The diagnosis of psoriatic arthritis is not always an easy one to make because the symptoms can easily be blamed on something else like gout, osteoarthritis or rheumatoid arthritis, and they can vary greatly from patient to patient. What a medical expert like a dermatologist or rheumatologist often has to do is put together many different clues to make the diagnosis.

 

Someone with psoriasis may already be in the care of a dermatologist who is mindful of the potential risk of PsA. If certain signs or symptoms arise, they may refer their patient to a rheumatologist for further examination.

 

Signs of PsA are usually stiffness and pain in certain joints. The pain can be prolonged in the morning (lasting 30 minutes or more) or feel worse after being immobile for a period. In addition to the joint pain and stiffness that psoriatic arthritis causes, there may also be swelling in the areas where tendons attach to bones.

 

Many people will, of course, first attribute these signs to something they have done, such as exercise or some other strenuous activity, unless the symptoms continue or get worse.

 

After reviewing a patient’s medical history, different things can be learned from a thorough physical exam. The affected joints will be examined for the key features of PsA: tendon and ligament inflammation, inflammation of the fluid-filled sheath of the joint or sausage-like swelling of an entire finger.

 

If PsA is suspected, and the patient does not yet have a psoriasis diagnosis or a known family history of it, a thorough examination for psoriasis will likely take place, including searching in difficult-to-see places such as behind the ear, on the scalp, in the bellybutton area and inside the buttocks.
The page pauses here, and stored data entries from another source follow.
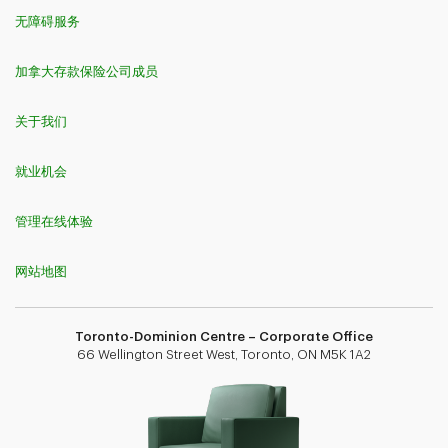
无障碍服务
加拿大存款保险公司成员
关于我们
就业机会
管理在线体验
网站地图
Toronto-Dominion Centre – Corporate Office
66 Wellington Street West, Toronto, ON M5K 1A2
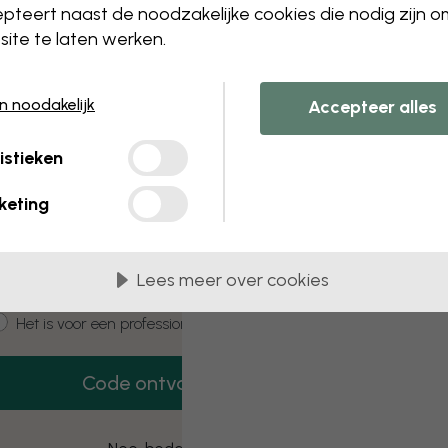
 this component. Please contact customer 
pteert naast de noodzakelijke cookies die nodig zijn 
ite te laten werken.
en noodakelijk
Accepteer alles
3 gratis proefmonsters
istieken
Vraag 3 proefmonsters aan – helemaal
gratis.
keting
mail
Lees meer over cookies
ustomer type
Het is voor mij
Het is voor een professioneel project
Code ontvangen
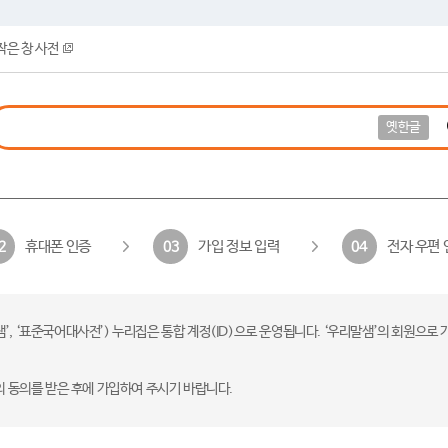
작은 창 사전
옛한글
휴대폰 인증
가입 정보 입력
전자 우편 
2
03
04
 ‘표준국어대사전’) 누리집은 통합 계정(ID)으로 운영됩니다. ‘우리말샘’의 회원으로 
의 동의를 받은 후에 가입하여 주시기 바랍니다.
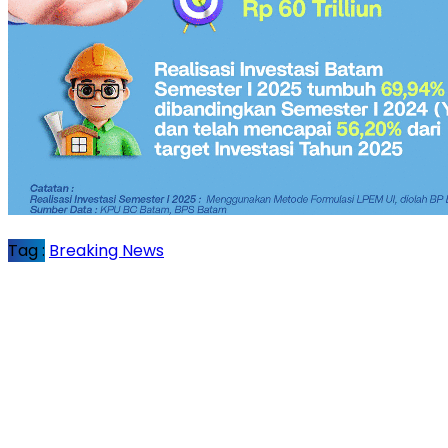
Tag :
Breaking News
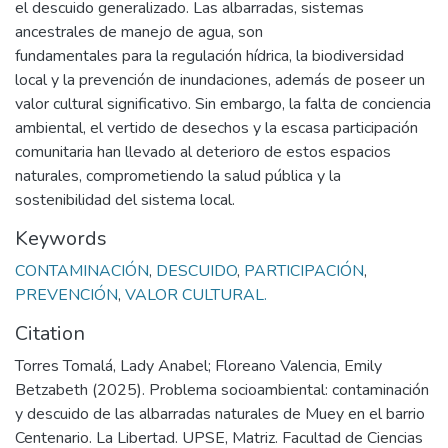
el descuido generalizado. Las albarradas, sistemas
ancestrales de manejo de agua, son
fundamentales para la regulación hídrica, la biodiversidad
local y la prevención de inundaciones, además de poseer un
valor cultural significativo. Sin embargo, la falta de conciencia
ambiental, el vertido de desechos y la escasa participación
comunitaria han llevado al deterioro de estos espacios
naturales, comprometiendo la salud pública y la
sostenibilidad del sistema local.
Keywords
CONTAMINACIÓN
,
DESCUIDO
,
PARTICIPACIÓN
,
PREVENCIÓN
,
VALOR CULTURAL.
Citation
Torres Tomalá, Lady Anabel; Floreano Valencia, Emily
Betzabeth (2025). Problema socioambiental: contaminación
y descuido de las albarradas naturales de Muey en el barrio
Centenario. La Libertad. UPSE, Matriz. Facultad de Ciencias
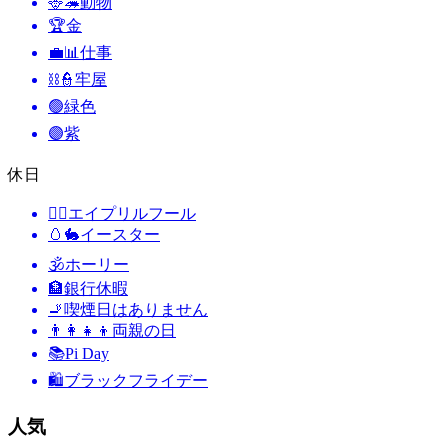
🦌🦔
動物
🏆
金
💼📊
仕事
⛓️👮
牢屋
🟢
緑色
🟣
紫
休日
🙆‍♂️
エイプリルフール
🥚🐇
イースター
🕉
ホーリー
🏦
銀行休暇
🚬
喫煙日はありません
👨‍👩‍👧‍👦
両親の日
📚
Pi Day
🛍
ブラックフライデー
人気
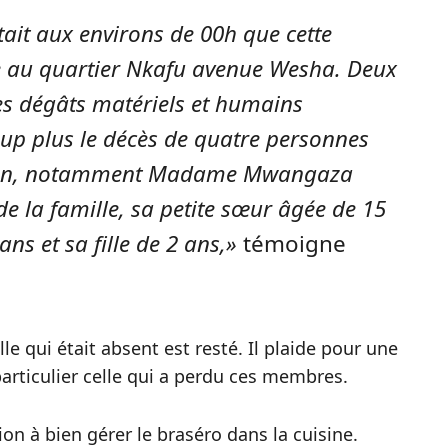
était aux environs de 00h que cette
te au quartier Nkafu avenue Wesha. Deux
s dégâts matériels et humains
up plus le décès de quatre personnes
ison, notamment Madame Mwangaza
de la famille, sa petite sœur âgée de 15
ns et sa fille de 2 ans,»
témoigne
lle qui était absent est resté. Il plaide pour une
particulier celle qui a perdu ces membres.
on à bien gérer le braséro dans la cuisine.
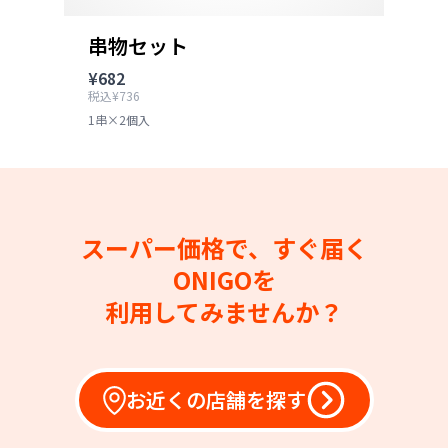
串物セット
¥682
税込¥736
1串×2個入
スーパー価格で、すぐ届く
ONIGOを
利用してみませんか？
お近くの店舗を探す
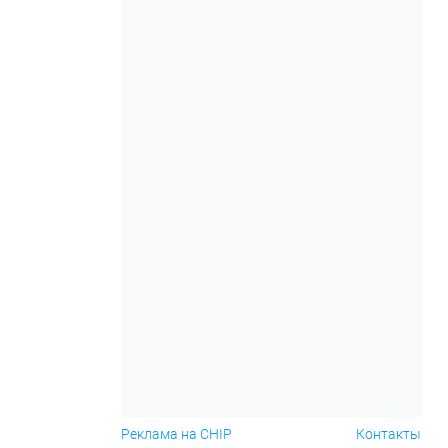
Реклама на CHIP
Контакты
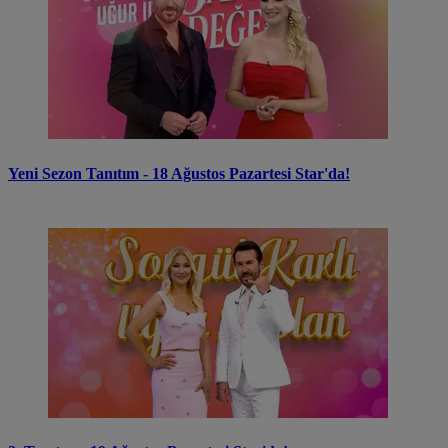
Yeni Sezon Tanıtım - 18 Ağustos Pazartesi Star'da!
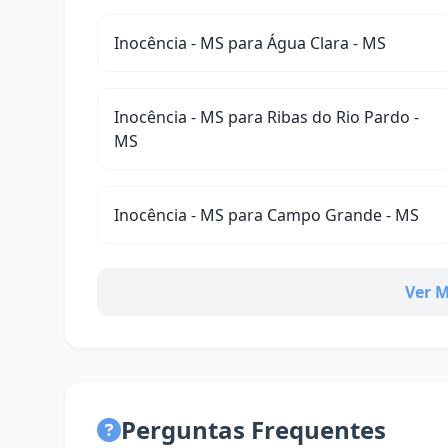
Inocência - MS para Água Clara - MS
Inocência - MS para Ribas do Rio Pardo -
MS
Inocência - MS para Campo Grande - MS
Ver M
Perguntas Frequentes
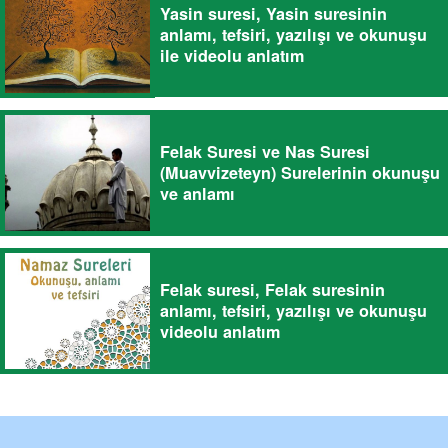
Yasin suresi, Yasin suresinin
anlamı, tefsiri, yazılışı ve okunuşu
ile videolu anlatım
Felak Suresi ve Nas Suresi
(Muavvizeteyn) Surelerinin okunuşu
ve anlamı
Felak suresi, Felak suresinin
anlamı, tefsiri, yazılışı ve okunuşu
videolu anlatım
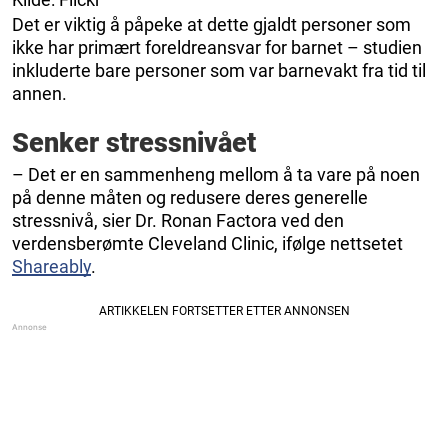
Det er viktig å påpeke at dette gjaldt personer som
ikke har primært foreldreansvar for barnet – studien
inkluderte bare personer som var barnevakt fra tid til
annen.
Senker stressnivået
– Det er en sammenheng mellom å ta vare på noen
på denne måten og redusere deres generelle
stressnivå, sier Dr. Ronan Factora ved den
verdensberømte Cleveland Clinic, ifølge nettsetet
Shareably
.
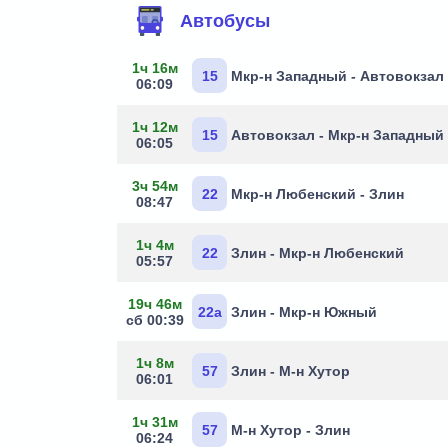
Автобусы
1ч 16м
15
Мкр-н Западный - Автовокзал
06:09
1ч 12м
15
Автовокзал - Мкр-н Западный
06:05
3ч 54м
22
Мкр-н Любенский - Злин
08:47
1ч 4м
22
Злин - Мкр-н Любенский
05:57
19ч 46м
22а
Злин - Мкр-н Южный
сб 00:39
1ч 8м
57
Злин - М-н Хутор
06:01
1ч 31м
57
М-н Хутор - Злин
06:24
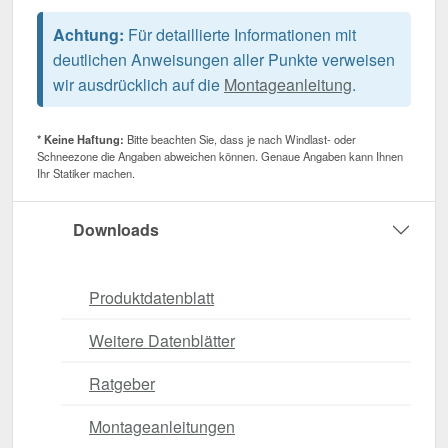
Achtung:
Für detaillierte Informationen mit
deutlichen Anweisungen aller Punkte verweisen
wir ausdrücklich auf die
Montageanleitung
.
* Keine Haftung:
Bitte beachten Sie, dass je nach Windlast- oder
Schneezone die Angaben abweichen können. Genaue Angaben kann Ihnen
Ihr Statiker machen.
Downloads
Produktdatenblatt
Weitere Datenblätter
Ratgeber
Montageanleitungen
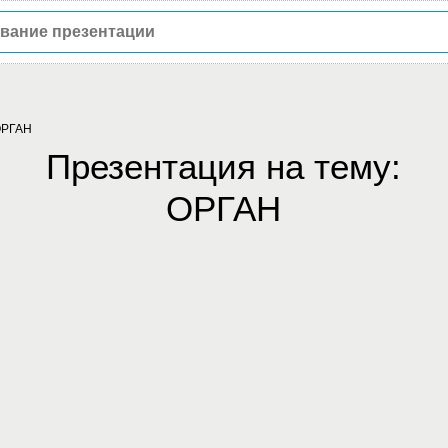
ОРГАН
Презентация на тему:
ОРГАН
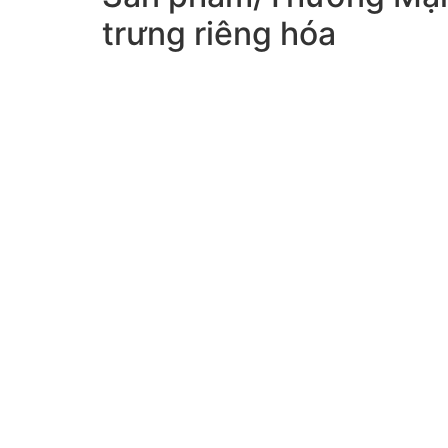
trưng riêng hóa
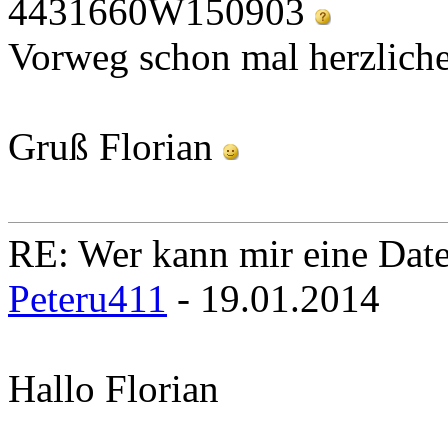
4431660W150903
Vorweg schon mal herzlich
Gruß Florian
RE: Wer kann mir eine Daten
Peteru411
- 19.01.2014
Hallo Florian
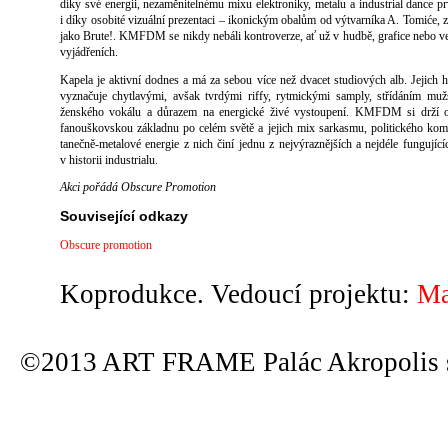
díky své energii, nezaměnitelnému mixu elektroniky, metalu a industrial dance pr
i díky osobité vizuální prezentaci – ikonickým obalům od výtvarníka A. Tomiće,
jako Brute!. KMFDM se nikdy nebáli kontroverze, ať už v hudbě, grafice nebo v
vyjádřeních.
Kapela je aktivní dodnes a má za sebou více než dvacet studiových alb. Jejich 
vyznačuje chytlavými, avšak tvrdými riffy, rytmickými samply, střídáním mu
ženského vokálu a důrazem na energické živé vystoupení. KMFDM si drží 
fanouškovskou základnu po celém světě a jejich mix sarkasmu, politického kom
tanečně-metalové energie z nich činí jednu z nejvýraznějších a nejdéle fungující
v historii industrialu.
Akci pořádá Obscure Promotion
Související odkazy
Obscure promotion
Koprodukce. Vedoucí projektu:
Ma
©2013 ART FRAME Palác Akropolis s.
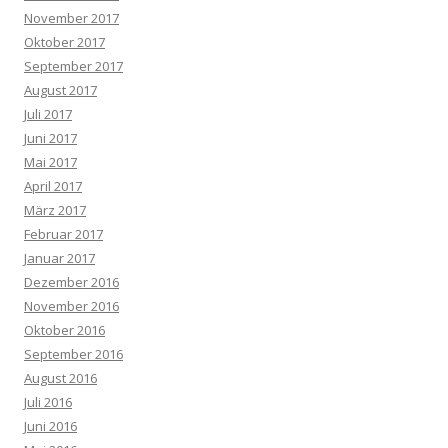
November 2017
Oktober 2017
September 2017
August 2017
Juli 2017
Juni 2017
Mai 2017
April 2017
März 2017
Februar 2017
Januar 2017
Dezember 2016
November 2016
Oktober 2016
September 2016
August 2016
Juli 2016
Juni 2016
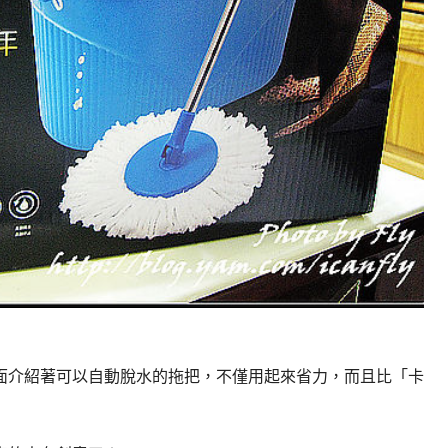
面介紹著可以自動脫水的拖把，不僅用起來省力，而且比「卡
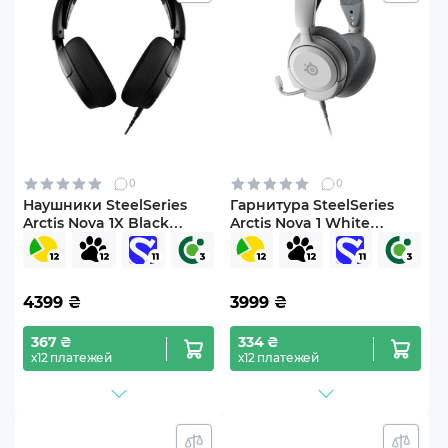
0
0
Наушники SteelSeries
Гарнитура SteelSeries
Arctis Nova 1X Black
Arctis Nova 1 White
(SS61616)
(61607)
4399
₴
3999
₴
367 ₴
334 ₴
х12 платежей
х12 платежей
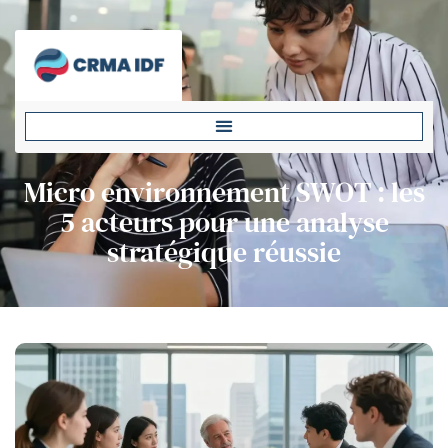
Micro environnement SWOT : les
5 acteurs pour une analyse
stratégique réussie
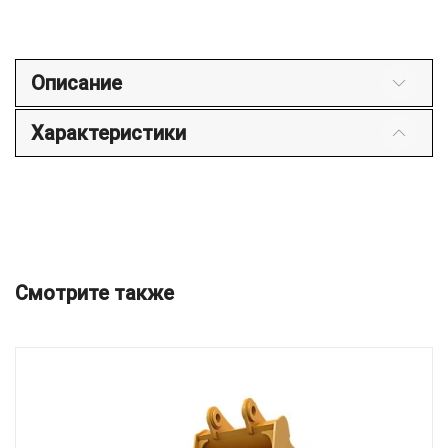
Описание
Характеристики
Смотрите также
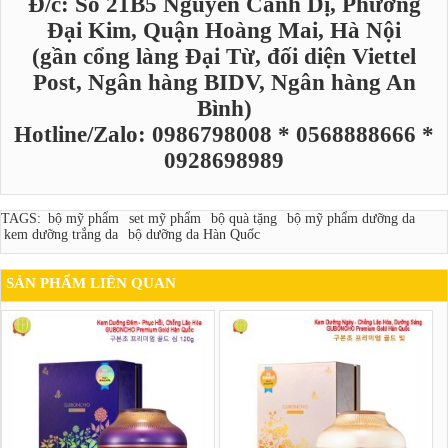
Đ/c: Số 21B5 Nguyễn Cảnh Dị, Phường
Đại Kim, Quận Hoàng Mai, Hà Nội
(gần cổng làng Đại Từ, đối diện Viettel
Post, Ngân hàng BIDV, Ngân hàng An
Bình)
Hotline/Zalo: 0986798008 * 0568888666 *
0928698989
TAGS:
bộ mỹ phẩm
set mỹ phẩm
bộ quà tặng
bộ mỹ phẩm dưỡng da
kem dưỡng trắng da
bộ dưỡng da Hàn Quốc
SẢN PHẨM LIÊN QUAN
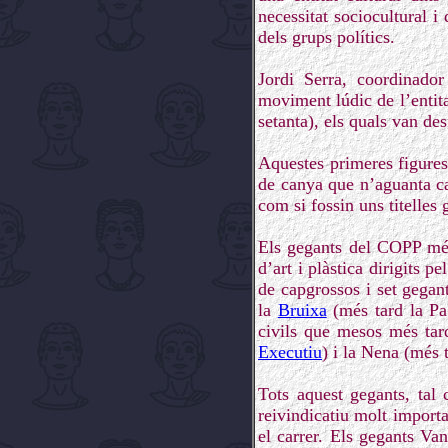
necessitat sociocultural 
dels grups polítics.
Jordi Serra, coordinado
moviment lúdic de l’entita
setanta), els quals van des
Aquestes primeres figures
de canya que n’aguanta ca
com si fossin uns titelles 
Els gegants del COPP més 
d’art i plàstica dirigits 
de capgrossos i set gegan
la
Bruixa
(més tard la Pag
civils que mesos més tard
Executiu
) i la Nena (més
Tots aquest gegants, tal 
reivindicatiu molt importa
el carrer. Els gegants Van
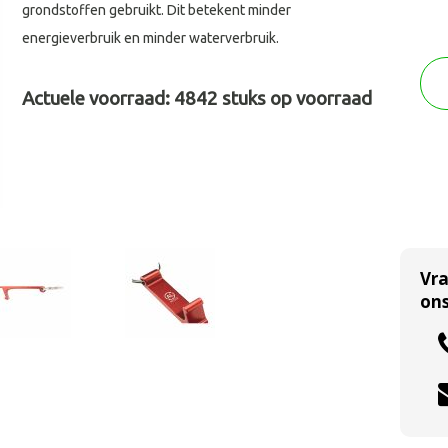
grondstoffen gebruikt. Dit betekent minder
energieverbruik en minder waterverbruik.
Actuele voorraad:
4842
stuks op voorraad
Vr
ons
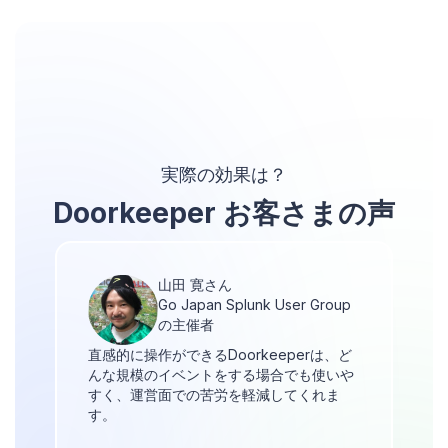
実際の効果は？
Doorkeeper お客さまの声
山田 寛さん
Go Japan Splunk User Group
の主催者
直感的に操作ができるDoorkeeperは、ど
んな規模のイベントをする場合でも使いや
すく、運営面での苦労を軽減してくれま
す。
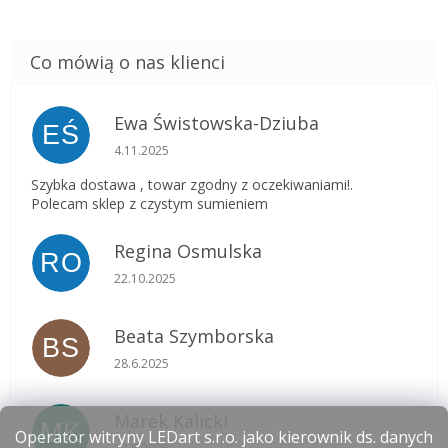
Ewa Świstowska-Dziuba
EŚ
Ocena sklepu to 5 na 5 gwiazdek.
4.11.2025
Szybka dostawa , towar zgodny z oczekiwaniami!.
Polecam sklep z czystym sumieniem
Regina Osmulska
RO
Ocena sklepu to 5 na 5 gwiazdek.
22.10.2025
Beata Szymborska
BS
Ocena sklepu to 5 na 5 gwiazdek.
28.6.2025
Marek Kalicki
MK
Operator witryny LEDart s.r.o. jako kierownik ds. danych
Ocena sklepu to 5 na 5 gwiazdek.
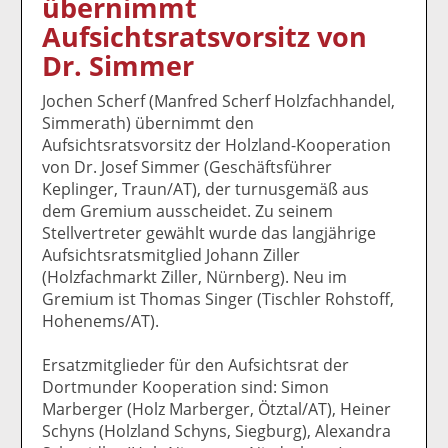
übernimmt
k
k
k
k
k
Aufsichtsratsvorsitz von
el
el
el
el
el
a
t
a
p
D
Dr. Simmer
uf
wi
uf
er
ru
F
tt
Li
E
ck
Jochen Scherf (Manfred Scherf Holzfachhandel,
ac
er
n
m
e
Simmerath) übernimmt den
e
n
k
ai
n
Aufsichtsratsvorsitz der Holzland-Kooperation
b
e
l
von Dr. Josef Simmer (Geschäftsführer
o
di
v
Keplinger, Traun/AT), der turnusgemäß aus
o
n
er
dem Gremium ausscheidet. Zu seinem
k
te
se
Stellvertreter gewählt wurde das langjährige
te
il
n
Aufsichtsratsmitglied Johann Ziller
il
e
d
(Holzfachmarkt Ziller, Nürnberg). Neu im
e
n
e
Gremium ist Thomas Singer (Tischler Rohstoff,
n
n
Hohenems/AT).
Ersatzmitglieder für den Aufsichtsrat der
Dortmunder Kooperation sind: Simon
Marberger (Holz Marberger, Ötztal/AT), Heiner
Schyns (Holzland Schyns, Siegburg), Alexandra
Fingernails will also be examined for signs like pitted nails that can be a sign of PsA. A patient will usually be asked about their family history of psoriasis since this is such an important predictor for both psoriasis and PsA.

 

It is also possible for blood tests to be ordered that can check for markers in the blood of inflammation or other markers for other diseases. The same can be done with a biopsy of fluid from an affected joint. X‑rays, ultrasounds or other imaging may also be taken to help with the diagnosis and screening questionnaires might also be used to evaluate other factors such as fatigue.